## Records shown
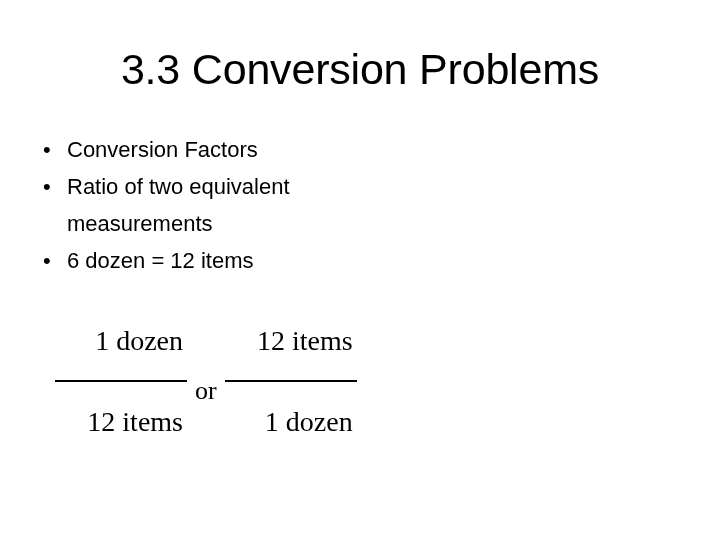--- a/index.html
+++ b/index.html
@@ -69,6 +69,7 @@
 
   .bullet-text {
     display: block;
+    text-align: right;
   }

## Your goal
Set down each entry above word for word, without its pictures.

## Exercise result
--- a/index.html
+++ b/index.html
@@ -69,6 +69,7 @@
 
   .bullet-text {
     display: block;
+    text-align: right;
   }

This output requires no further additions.